Business-Minded Legal Solutions

Does your M&A NDA do what it should?

Companies use non-disclosure agreements to protect themselves and the ongoing viability of their business as they enter and exit business agreements with employees, vendors and business partners. When using these agreements, the company should ask two key questions:

  • Do the NDAs do what they are supposed to?
  • Are they enforceable?

Why it is important for M&As

Businesses or even competitors may consider an acquisition or merger. Talks could go on for some time, but potential partners would not get very far without sharing meaningful information about the company, its products, revenue streams, and other crucial details. These agreements outline how the information will be shared. Often, NDAs need to be tailored for a M&A context.

Mutual versus one-way

During negotiation, each party needs to be careful in case the deal falls through. Sharing sensitive information with people outside the company is a significant risk. Moreover, each side cannot unlearn the knowledge gained during negotiations. Hence the need for the NDA. Two standard formats are:

Mutual agreements: When it comes time to share sensitive information for the other side to review, it may be wise to insist on a reciprocity arrangement where each side shares information. As part of that arrangement, both parties can sign mutual NDAs.
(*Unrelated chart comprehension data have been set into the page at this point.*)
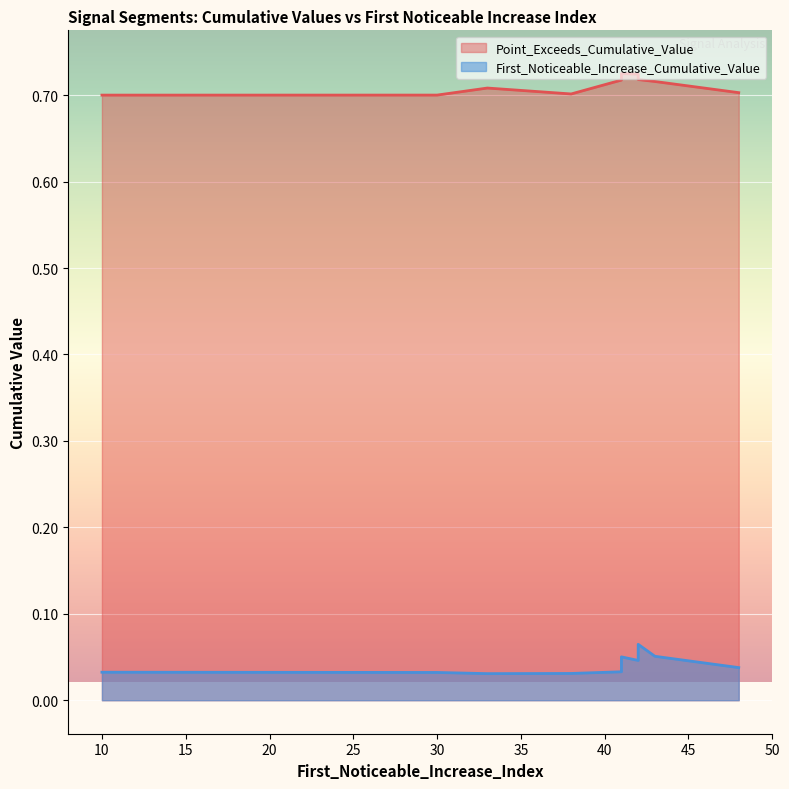

True or false: Point_Exceeds_Cumulative_Value has more than 0 interior local peaks.

True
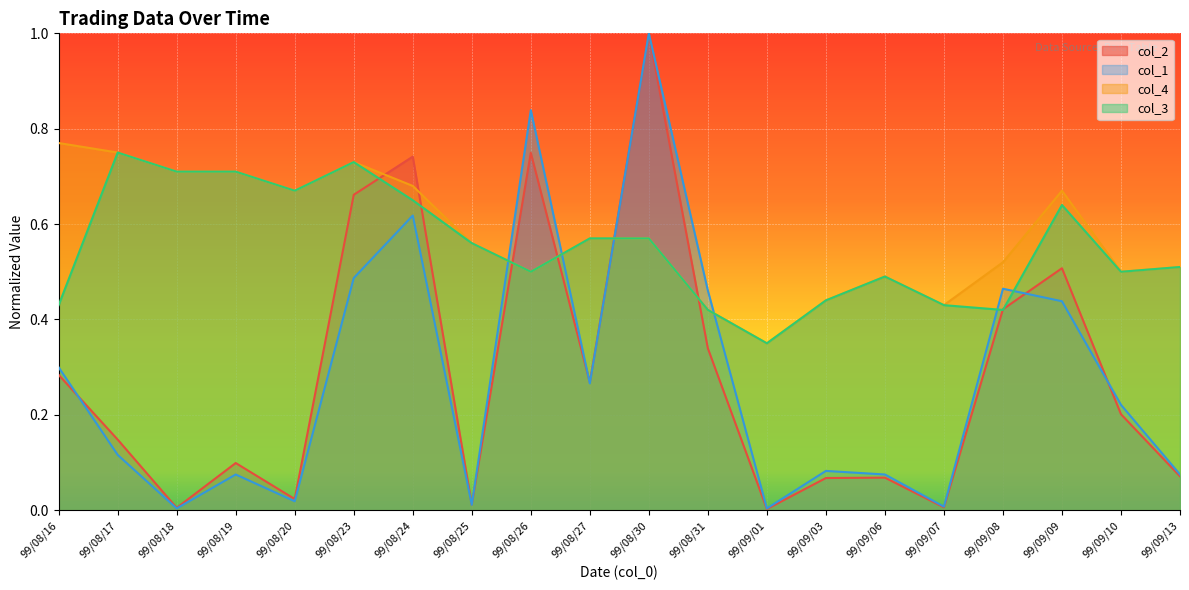

What value does the col_3 series have at 99/08/30?

0.6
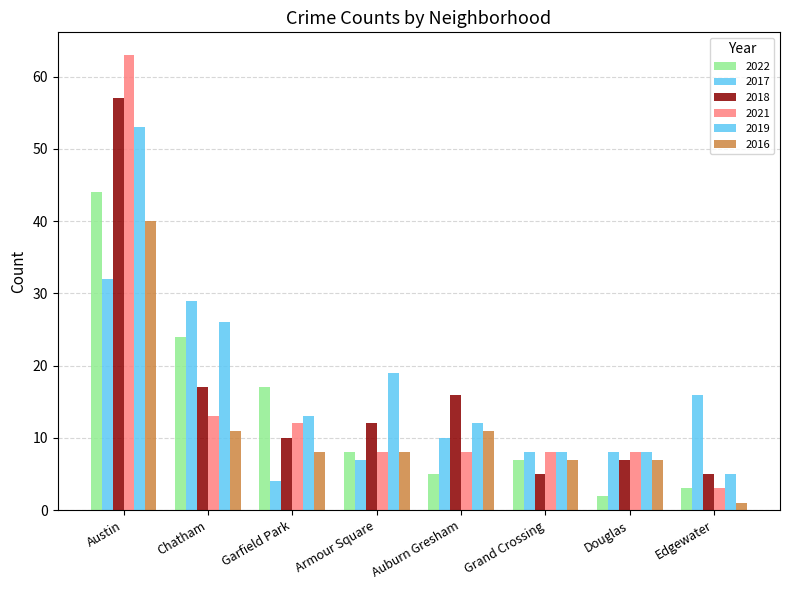

How many bars are there in each group?

6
Non-mutual agreements: Perhaps a buyer is making a cash offer and therefore need not offer confidential or sensitive information. The NDA arrangement should reflect this. The seller should still have serious bargaining power as the only party sharing information with the potential buyer. Conversely, the potential buyer must protect their interests, be careful about different parts of the agreement, and focus on those that matter the most to them.

Common details to include

Well-drafted NDAs need to be concise while also outlining such crucial details as:

  • Defining what is confidential
  • Defining what is not confidential
  • Who are the parties involved
  • The parties’ duties, care and responsibilities
  • The return of sensitive documents
  • Determining which documents are kept, per law or policy
  • The term of the agreement

Depending upon the M&A deal, the NDA will include other provisions as well.

Trusted guidance is essential

The goal is to get the necessary information and share it with appropriate internal or external team members. Trusted legal counsel will be essential to both sides in reviewing and editing the NDA to ensure that it addresses all key issues without being too restrictive.